Copy out the lines of the records starting at the line containing "or atlético y" and ending at the line containing "Последние публикации", both included. Leave the pictures out.
Top of Data
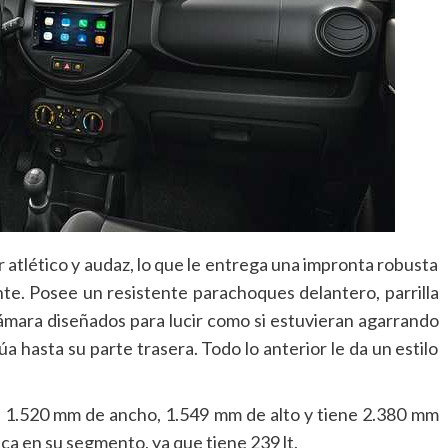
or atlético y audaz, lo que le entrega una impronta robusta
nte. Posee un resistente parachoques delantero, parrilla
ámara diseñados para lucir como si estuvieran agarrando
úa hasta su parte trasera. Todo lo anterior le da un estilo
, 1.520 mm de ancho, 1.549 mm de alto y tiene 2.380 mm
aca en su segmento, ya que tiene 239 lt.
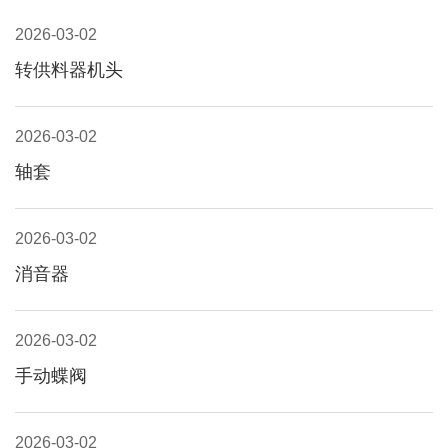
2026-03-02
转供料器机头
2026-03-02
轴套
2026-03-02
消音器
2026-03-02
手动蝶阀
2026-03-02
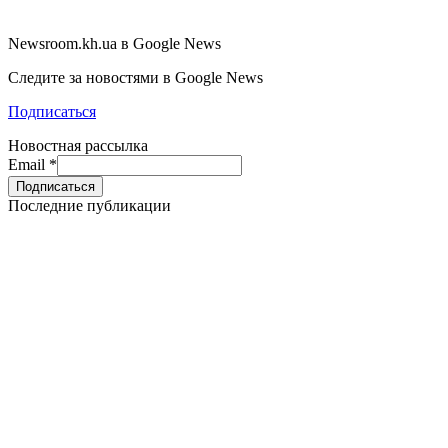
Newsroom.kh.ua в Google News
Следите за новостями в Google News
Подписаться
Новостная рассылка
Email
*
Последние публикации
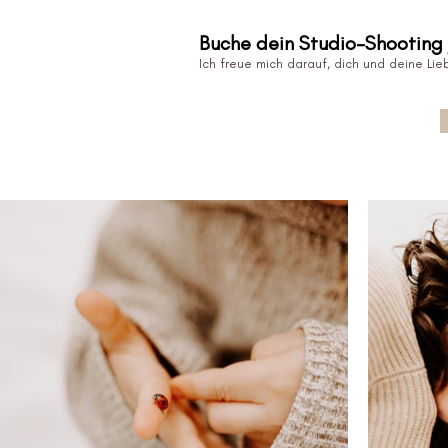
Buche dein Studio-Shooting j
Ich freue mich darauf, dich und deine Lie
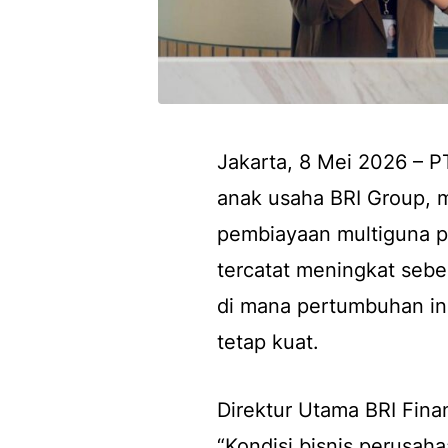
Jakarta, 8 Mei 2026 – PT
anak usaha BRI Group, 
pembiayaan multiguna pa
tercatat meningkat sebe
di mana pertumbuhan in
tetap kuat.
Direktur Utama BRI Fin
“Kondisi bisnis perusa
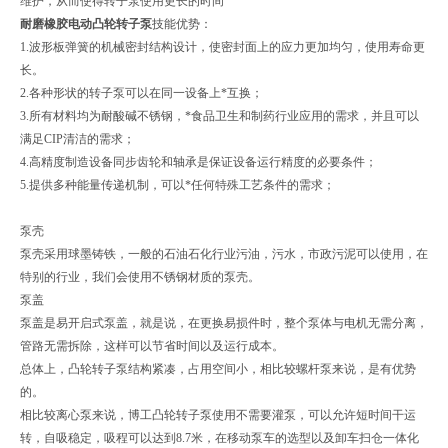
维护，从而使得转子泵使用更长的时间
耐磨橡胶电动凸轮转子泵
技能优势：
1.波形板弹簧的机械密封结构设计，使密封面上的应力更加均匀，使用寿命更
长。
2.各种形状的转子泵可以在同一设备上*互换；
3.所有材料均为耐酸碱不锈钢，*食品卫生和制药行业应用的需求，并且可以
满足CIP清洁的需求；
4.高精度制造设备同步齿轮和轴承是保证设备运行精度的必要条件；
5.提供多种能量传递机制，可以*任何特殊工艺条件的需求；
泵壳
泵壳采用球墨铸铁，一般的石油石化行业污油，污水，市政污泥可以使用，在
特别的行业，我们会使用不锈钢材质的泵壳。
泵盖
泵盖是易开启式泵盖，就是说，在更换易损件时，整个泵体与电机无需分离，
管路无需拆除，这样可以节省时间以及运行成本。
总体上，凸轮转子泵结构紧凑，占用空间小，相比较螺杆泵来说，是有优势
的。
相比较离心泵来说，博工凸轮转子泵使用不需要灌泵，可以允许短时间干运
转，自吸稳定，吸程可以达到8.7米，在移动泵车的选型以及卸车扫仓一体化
Bottom of Data
Top of Data
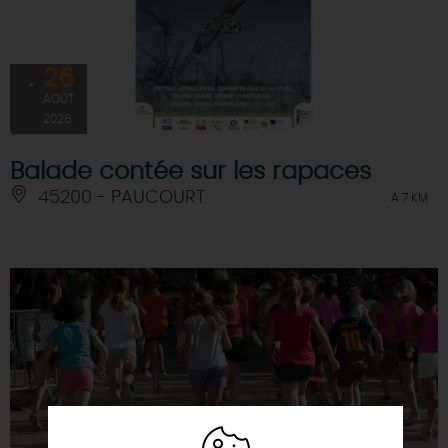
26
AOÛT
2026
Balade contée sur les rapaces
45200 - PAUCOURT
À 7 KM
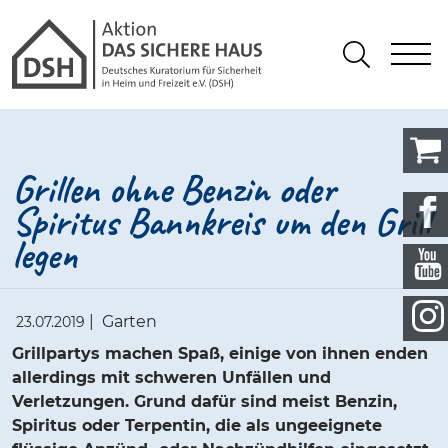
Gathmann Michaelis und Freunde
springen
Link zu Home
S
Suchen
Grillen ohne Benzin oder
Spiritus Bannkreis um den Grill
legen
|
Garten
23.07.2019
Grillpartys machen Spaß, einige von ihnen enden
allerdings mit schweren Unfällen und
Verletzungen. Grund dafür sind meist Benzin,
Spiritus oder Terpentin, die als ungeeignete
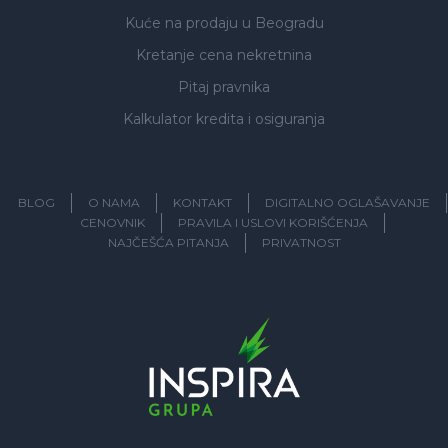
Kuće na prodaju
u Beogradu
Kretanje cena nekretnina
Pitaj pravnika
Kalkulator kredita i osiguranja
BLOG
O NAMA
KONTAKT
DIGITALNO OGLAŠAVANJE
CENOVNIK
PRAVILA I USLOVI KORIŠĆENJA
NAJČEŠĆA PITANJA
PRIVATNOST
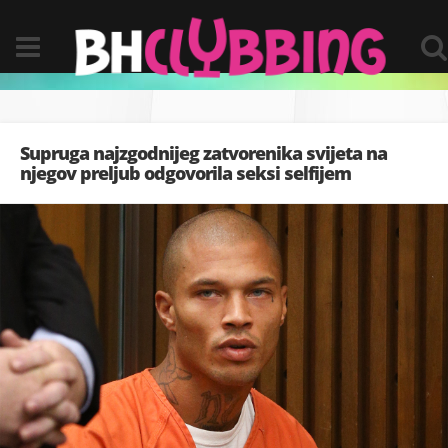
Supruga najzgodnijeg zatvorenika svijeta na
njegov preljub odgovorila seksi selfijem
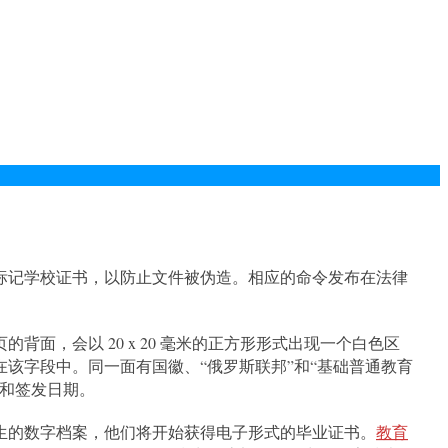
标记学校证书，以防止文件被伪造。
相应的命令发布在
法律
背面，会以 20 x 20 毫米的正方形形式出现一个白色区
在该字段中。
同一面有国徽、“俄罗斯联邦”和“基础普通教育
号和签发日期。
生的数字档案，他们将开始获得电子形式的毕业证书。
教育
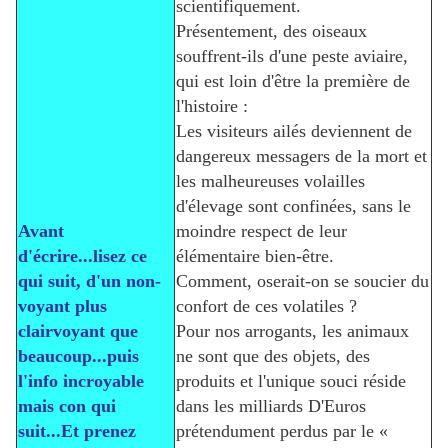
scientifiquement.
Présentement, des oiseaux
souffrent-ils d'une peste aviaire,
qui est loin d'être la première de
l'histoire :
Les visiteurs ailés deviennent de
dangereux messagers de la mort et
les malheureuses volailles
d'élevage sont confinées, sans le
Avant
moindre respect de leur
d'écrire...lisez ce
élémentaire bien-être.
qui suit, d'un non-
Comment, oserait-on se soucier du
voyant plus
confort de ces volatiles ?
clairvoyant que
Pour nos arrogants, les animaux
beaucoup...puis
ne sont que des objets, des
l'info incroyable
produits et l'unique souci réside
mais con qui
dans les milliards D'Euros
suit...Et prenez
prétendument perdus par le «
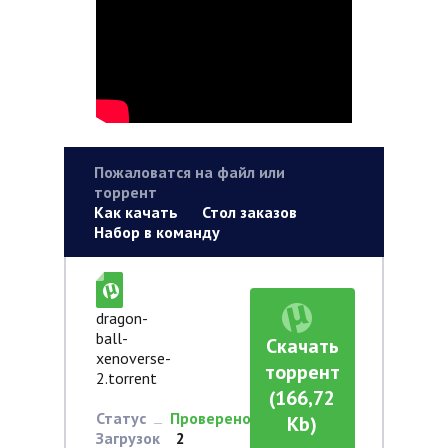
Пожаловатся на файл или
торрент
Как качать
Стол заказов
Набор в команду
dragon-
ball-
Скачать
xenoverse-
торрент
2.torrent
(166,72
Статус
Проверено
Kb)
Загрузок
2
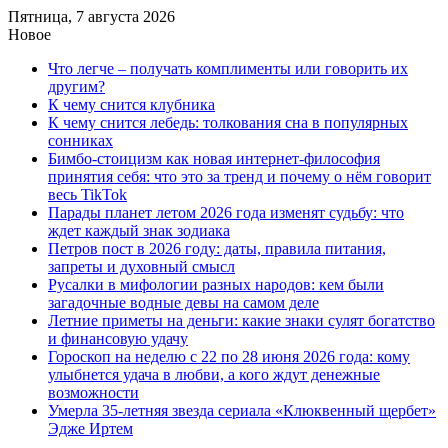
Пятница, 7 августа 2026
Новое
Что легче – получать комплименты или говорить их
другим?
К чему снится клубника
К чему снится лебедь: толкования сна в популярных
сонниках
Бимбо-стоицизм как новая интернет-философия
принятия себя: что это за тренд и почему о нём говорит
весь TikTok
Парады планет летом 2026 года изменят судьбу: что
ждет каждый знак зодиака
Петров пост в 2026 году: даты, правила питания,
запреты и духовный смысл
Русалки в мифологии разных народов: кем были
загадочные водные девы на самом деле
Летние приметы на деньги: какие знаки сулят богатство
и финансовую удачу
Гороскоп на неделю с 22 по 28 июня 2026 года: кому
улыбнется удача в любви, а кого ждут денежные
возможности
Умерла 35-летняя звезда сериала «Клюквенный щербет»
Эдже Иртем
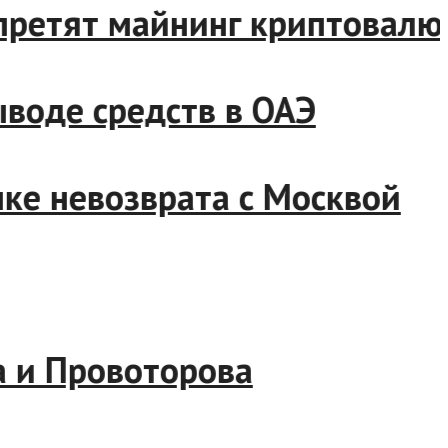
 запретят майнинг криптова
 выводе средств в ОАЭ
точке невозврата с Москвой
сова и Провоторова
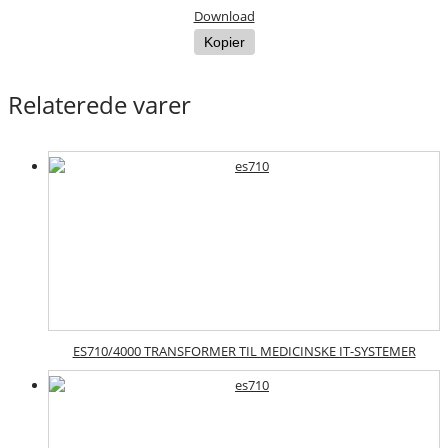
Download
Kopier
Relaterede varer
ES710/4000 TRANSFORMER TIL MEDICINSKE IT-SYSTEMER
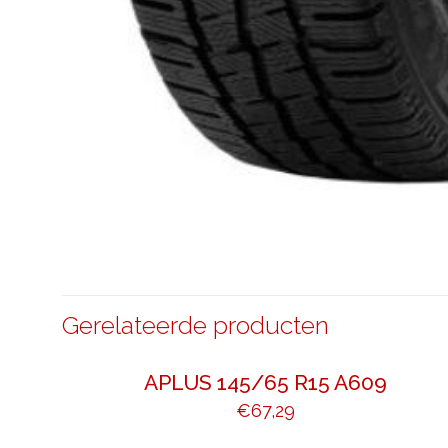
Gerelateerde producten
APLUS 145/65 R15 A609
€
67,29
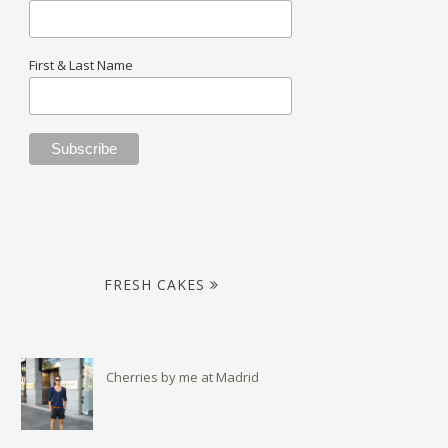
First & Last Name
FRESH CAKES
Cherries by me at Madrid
Bottom of Data
» **Output of the exercise**
or atlético y audaz, lo que le entrega una impronta robusta
nte. Posee un resistente parachoques delantero, parrilla
ámara diseñados para lucir como si estuvieran agarrando
úa hasta su parte trasera. Todo lo anterior le da un estilo
, 1.520 mm de ancho, 1.549 mm de alto y tiene 2.380 mm
aca en su segmento, ya que tiene 239 lt.
2026-03-02
转供料器机头
2026-03-02
轴套
2026-03-02
消音器
2026-03-02
手动蝶阀
2026-03-02
Newsroom.kh.ua в Google News
Следите за новостями в Google News
Подписаться
Новостная рассылка
Email
*
Последние публикации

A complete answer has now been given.